▶ TASK REQUIREMENTS: Entries follow. Give back exactly the lines starting at the one containing "MalteseCulture" and ending at the one containing "No more flickering", and no other lines.

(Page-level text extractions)
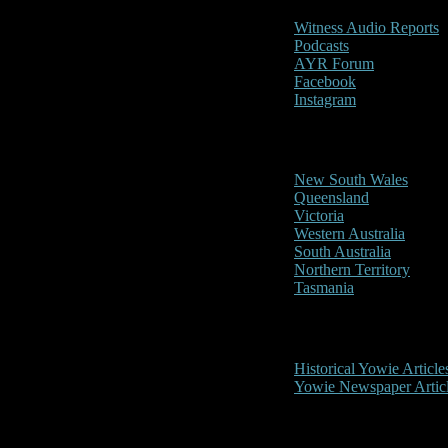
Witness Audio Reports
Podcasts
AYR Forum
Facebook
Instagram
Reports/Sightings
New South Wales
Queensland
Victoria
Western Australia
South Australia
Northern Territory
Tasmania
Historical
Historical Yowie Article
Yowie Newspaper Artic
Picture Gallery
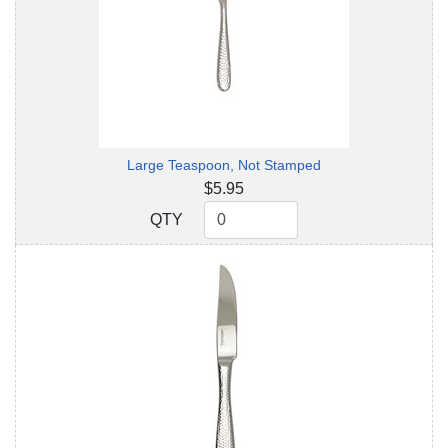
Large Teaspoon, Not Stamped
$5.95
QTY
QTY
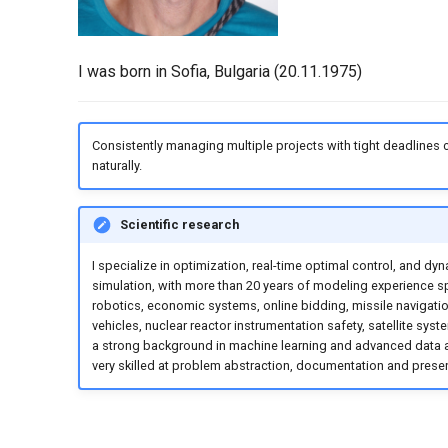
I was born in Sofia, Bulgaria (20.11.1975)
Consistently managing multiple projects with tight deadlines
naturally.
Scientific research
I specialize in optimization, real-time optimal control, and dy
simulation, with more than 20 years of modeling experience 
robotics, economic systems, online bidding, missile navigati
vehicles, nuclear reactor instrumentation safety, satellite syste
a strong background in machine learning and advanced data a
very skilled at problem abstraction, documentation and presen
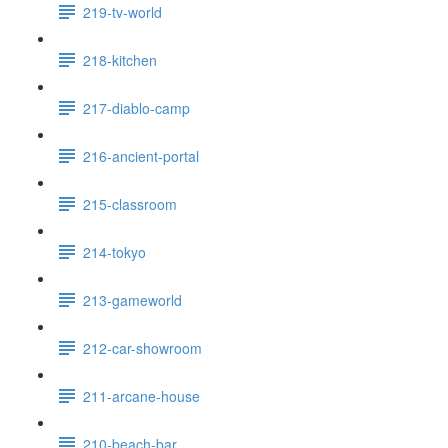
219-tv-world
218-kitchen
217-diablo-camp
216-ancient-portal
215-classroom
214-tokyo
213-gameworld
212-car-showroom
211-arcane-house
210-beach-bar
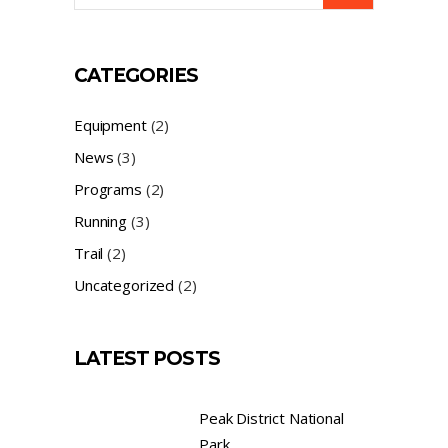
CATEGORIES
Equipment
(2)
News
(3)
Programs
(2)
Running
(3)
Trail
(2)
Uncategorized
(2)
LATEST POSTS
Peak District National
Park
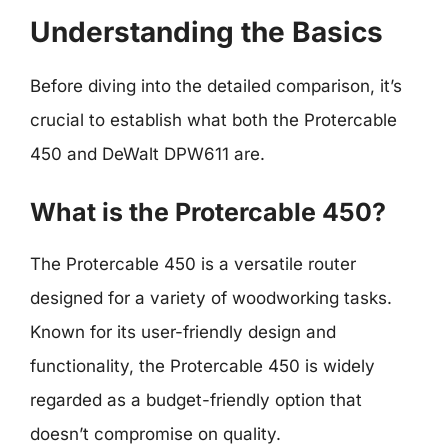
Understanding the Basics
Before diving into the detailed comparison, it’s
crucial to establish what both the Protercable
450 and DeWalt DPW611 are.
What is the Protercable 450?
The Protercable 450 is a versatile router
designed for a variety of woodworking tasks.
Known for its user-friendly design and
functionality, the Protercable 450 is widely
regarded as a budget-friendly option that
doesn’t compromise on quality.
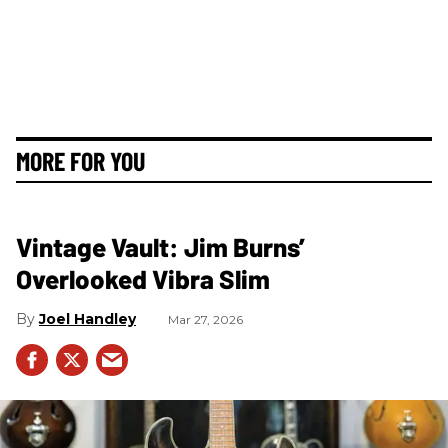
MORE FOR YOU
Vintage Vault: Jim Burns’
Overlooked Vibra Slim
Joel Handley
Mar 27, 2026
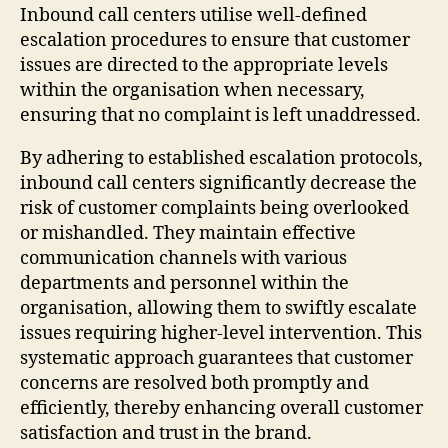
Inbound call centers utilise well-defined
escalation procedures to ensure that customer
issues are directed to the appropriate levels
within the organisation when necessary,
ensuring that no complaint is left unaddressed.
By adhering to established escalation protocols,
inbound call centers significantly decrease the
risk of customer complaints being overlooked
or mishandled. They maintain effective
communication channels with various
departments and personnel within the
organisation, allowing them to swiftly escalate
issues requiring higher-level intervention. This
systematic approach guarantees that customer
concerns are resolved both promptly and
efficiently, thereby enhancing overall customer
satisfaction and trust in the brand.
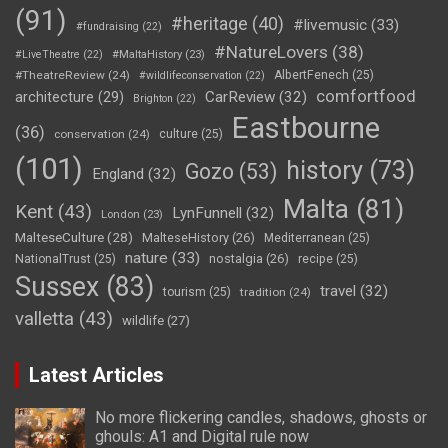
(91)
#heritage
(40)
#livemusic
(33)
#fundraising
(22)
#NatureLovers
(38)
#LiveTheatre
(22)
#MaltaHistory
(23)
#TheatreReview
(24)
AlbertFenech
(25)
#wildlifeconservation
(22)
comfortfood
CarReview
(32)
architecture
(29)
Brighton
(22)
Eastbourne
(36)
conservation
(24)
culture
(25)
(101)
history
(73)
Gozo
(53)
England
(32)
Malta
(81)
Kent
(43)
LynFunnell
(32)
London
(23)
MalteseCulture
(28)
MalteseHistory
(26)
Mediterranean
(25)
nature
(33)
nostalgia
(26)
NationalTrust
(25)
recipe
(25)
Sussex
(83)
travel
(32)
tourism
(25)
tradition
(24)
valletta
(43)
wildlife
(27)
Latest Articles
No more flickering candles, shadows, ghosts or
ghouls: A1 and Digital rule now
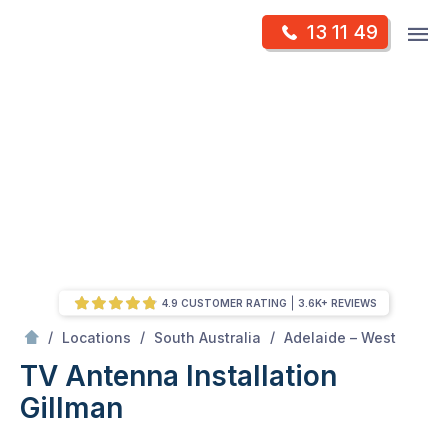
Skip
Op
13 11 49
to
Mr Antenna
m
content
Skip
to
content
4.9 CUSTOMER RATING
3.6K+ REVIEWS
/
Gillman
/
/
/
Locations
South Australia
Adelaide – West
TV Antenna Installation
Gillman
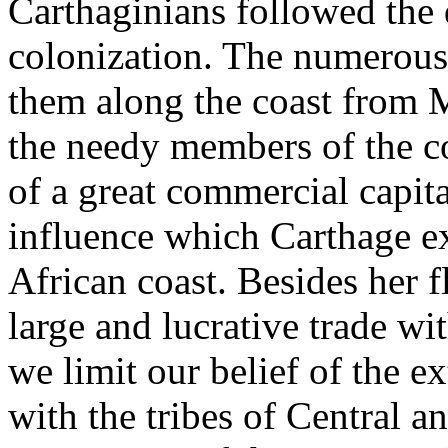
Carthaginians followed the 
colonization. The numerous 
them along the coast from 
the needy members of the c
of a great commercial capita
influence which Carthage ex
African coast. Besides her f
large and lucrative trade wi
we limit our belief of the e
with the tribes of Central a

---

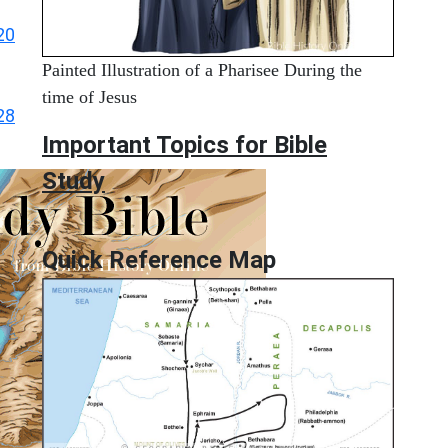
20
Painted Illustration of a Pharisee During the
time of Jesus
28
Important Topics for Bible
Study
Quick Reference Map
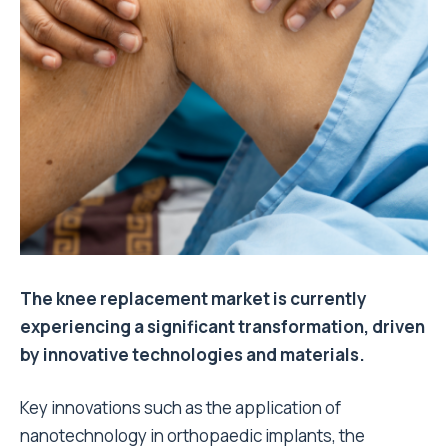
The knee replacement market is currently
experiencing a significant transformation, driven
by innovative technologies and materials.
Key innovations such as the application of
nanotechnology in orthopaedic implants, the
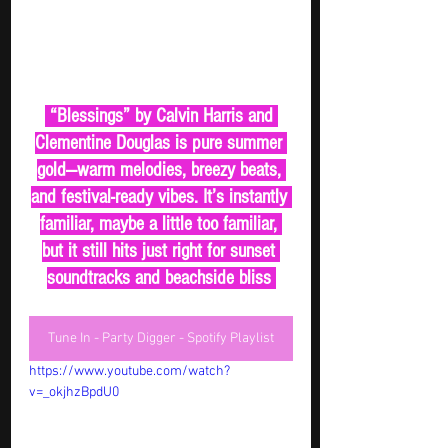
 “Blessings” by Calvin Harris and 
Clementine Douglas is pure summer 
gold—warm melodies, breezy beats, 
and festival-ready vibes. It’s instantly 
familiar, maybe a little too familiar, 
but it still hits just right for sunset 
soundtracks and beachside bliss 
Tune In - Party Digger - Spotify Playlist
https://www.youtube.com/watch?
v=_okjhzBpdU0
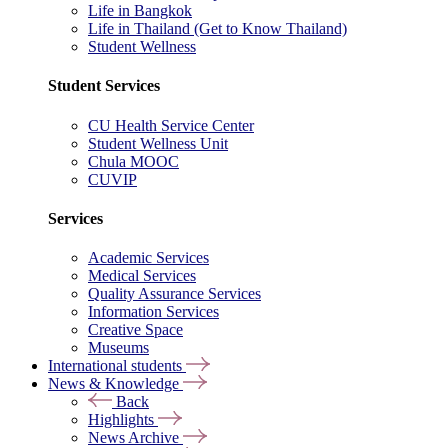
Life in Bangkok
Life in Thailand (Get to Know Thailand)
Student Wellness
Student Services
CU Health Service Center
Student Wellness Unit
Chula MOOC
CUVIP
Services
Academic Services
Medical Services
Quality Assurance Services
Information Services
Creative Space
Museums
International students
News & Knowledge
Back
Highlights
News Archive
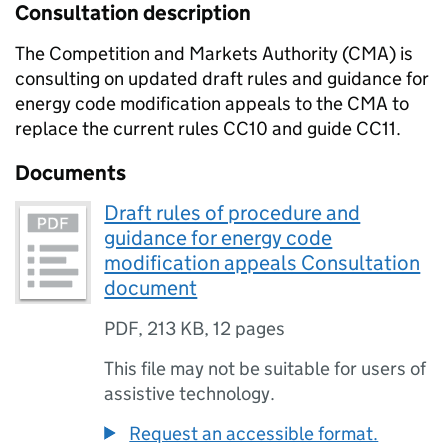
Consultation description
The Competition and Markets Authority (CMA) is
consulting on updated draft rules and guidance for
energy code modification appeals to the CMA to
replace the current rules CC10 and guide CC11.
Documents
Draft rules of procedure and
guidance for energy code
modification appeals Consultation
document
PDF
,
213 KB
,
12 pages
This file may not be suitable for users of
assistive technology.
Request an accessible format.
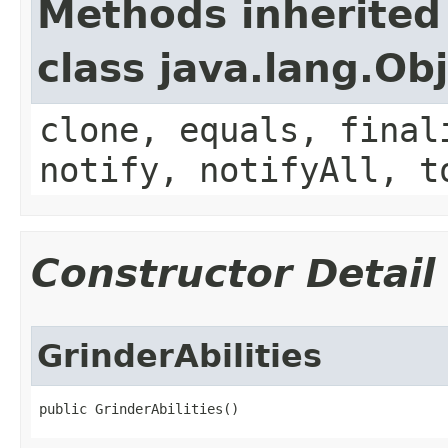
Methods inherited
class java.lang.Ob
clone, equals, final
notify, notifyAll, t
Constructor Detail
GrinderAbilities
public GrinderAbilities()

==

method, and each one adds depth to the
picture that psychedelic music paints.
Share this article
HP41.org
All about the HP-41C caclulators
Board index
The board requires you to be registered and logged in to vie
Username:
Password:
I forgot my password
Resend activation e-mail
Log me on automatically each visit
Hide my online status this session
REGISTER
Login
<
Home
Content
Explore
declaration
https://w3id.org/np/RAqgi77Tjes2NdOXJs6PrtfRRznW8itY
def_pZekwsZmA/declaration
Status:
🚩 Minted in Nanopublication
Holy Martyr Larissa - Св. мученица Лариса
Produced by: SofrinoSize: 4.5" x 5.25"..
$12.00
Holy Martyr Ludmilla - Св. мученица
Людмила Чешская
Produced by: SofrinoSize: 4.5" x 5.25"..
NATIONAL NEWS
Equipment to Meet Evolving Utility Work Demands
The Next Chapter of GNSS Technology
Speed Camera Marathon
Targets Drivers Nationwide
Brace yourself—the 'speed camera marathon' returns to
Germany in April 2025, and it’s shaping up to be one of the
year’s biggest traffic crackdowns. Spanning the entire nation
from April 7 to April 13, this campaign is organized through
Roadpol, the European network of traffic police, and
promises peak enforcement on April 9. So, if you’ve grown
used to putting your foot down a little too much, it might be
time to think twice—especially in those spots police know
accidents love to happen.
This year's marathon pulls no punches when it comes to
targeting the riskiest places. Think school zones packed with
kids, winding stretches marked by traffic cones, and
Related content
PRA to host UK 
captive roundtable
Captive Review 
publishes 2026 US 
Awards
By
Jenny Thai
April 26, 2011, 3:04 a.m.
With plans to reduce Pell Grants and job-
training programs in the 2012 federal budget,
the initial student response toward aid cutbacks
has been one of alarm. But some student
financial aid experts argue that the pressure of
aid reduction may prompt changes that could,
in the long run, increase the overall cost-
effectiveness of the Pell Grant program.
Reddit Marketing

▶ EXERCISE ANSWER:
MalteseCulture
(28)
MalteseHistory
(26)
Mediterranean
(25)
nature
(33)
nostalgia
(26)
NationalTrust
(25)
recipe
(25)
Sussex
(83)
travel
(32)
tourism
(25)
tradition
(24)
valletta
(43)
wildlife
(27)
Latest Articles
No more flickering candles, shadows, ghosts or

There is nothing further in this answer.